:: WHAT THE EXERCISE ASKS ::
Only lines with the string "업스트림" should be returned from the data below.
┄┄┄┄┄┄
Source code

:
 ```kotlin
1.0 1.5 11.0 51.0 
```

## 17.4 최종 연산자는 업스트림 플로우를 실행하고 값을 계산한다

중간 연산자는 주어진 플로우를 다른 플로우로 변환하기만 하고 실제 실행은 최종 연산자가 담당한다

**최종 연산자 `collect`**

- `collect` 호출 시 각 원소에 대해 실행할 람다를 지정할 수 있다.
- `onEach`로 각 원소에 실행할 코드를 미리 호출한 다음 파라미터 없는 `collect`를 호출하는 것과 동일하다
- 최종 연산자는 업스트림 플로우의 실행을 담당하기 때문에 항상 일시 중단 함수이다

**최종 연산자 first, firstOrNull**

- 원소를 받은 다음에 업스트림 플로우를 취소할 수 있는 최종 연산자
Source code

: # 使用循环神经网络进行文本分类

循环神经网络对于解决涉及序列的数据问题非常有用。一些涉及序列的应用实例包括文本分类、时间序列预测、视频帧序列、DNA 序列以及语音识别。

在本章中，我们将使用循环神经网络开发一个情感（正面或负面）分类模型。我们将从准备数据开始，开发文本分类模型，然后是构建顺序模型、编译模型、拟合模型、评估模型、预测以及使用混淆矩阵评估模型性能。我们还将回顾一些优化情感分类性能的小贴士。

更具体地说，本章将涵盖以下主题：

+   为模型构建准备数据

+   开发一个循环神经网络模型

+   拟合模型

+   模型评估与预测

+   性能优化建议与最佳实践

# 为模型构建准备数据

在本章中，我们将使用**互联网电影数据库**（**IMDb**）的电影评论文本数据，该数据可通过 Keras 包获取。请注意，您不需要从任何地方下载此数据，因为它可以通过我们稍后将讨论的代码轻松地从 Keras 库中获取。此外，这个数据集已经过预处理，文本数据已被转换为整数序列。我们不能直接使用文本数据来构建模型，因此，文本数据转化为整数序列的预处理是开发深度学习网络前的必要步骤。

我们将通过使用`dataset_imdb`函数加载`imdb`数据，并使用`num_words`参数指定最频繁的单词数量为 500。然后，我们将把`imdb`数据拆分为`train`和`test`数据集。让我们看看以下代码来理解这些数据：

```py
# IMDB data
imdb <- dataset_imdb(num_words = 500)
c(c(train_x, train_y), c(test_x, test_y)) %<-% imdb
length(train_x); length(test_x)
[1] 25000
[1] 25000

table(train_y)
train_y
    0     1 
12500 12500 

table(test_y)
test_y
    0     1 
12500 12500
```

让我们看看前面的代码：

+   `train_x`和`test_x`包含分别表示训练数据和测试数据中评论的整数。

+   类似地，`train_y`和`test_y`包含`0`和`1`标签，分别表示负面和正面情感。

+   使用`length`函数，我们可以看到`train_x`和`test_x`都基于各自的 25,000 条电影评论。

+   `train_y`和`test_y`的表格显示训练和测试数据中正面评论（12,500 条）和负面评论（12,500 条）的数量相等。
┄┄┄┄┄┄
:: EXERCISE RESPONSE ::
## 17.4 최종 연산자는 업스트림 플로우를 실행하고 값을 계산한다
- 최종 연산자는 업스트림 플로우의 실행을 담당하기 때문에 항상 일시 중단 함수이다
- 원소를 받은 다음에 업스트림 플로우를 취소할 수 있는 최종 연산자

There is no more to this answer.